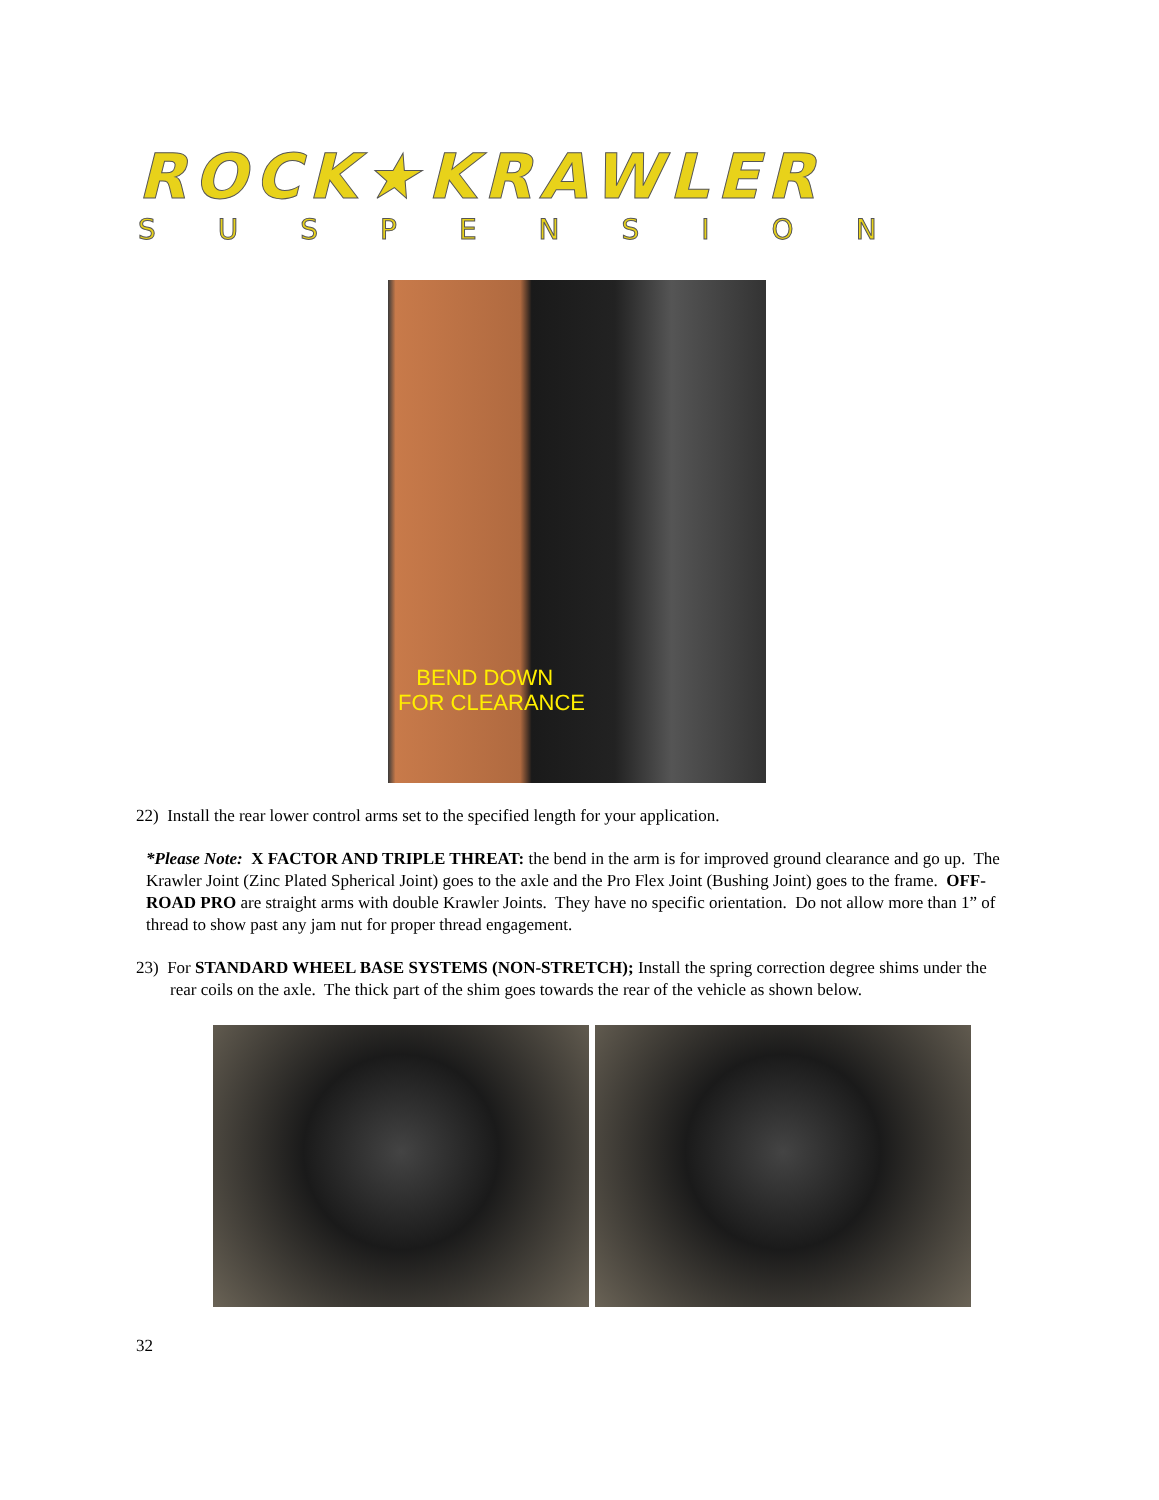ROCK★KRAWLER
SUSPENSION
BEND DOWN
FOR CLEARANCE
22) Install the rear lower control arms set to the specified length for your application.
*Please Note: X FACTOR AND TRIPLE THREAT: the bend in the arm is for improved ground clearance and go up. The Krawler Joint (Zinc Plated Spherical Joint) goes to the axle and the Pro Flex Joint (Bushing Joint) goes to the frame. OFF-ROAD PRO are straight arms with double Krawler Joints. They have no specific orientation. Do not allow more than 1” of thread to show past any jam nut for proper thread engagement.
23) For STANDARD WHEEL BASE SYSTEMS (NON-STRETCH); Install the spring correction degree shims under the rear coils on the axle. The thick part of the shim goes towards the rear of the vehicle as shown below.
32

• [Task instructions] The reply should hold every entry above, given again exactly, but not a single picture.

• [Answer space]
ROCK★KRAWLER
SUSPENSION
BEND DOWN
FOR CLEARANCE
22) Install the rear lower control arms set to the specified length for your application.
*Please Note: X FACTOR AND TRIPLE THREAT: the bend in the arm is for improved ground clearance and go up. The Krawler Joint (Zinc Plated Spherical Joint) goes to the axle and the Pro Flex Joint (Bushing Joint) goes to the frame. OFF-ROAD PRO are straight arms with double Krawler Joints. They have no specific orientation. Do not allow more than 1” of thread to show past any jam nut for proper thread engagement.
23) For STANDARD WHEEL BASE SYSTEMS (NON-STRETCH); Install the spring correction degree shims under the rear coils on the axle. The thick part of the shim goes towards the rear of the vehicle as shown below.
32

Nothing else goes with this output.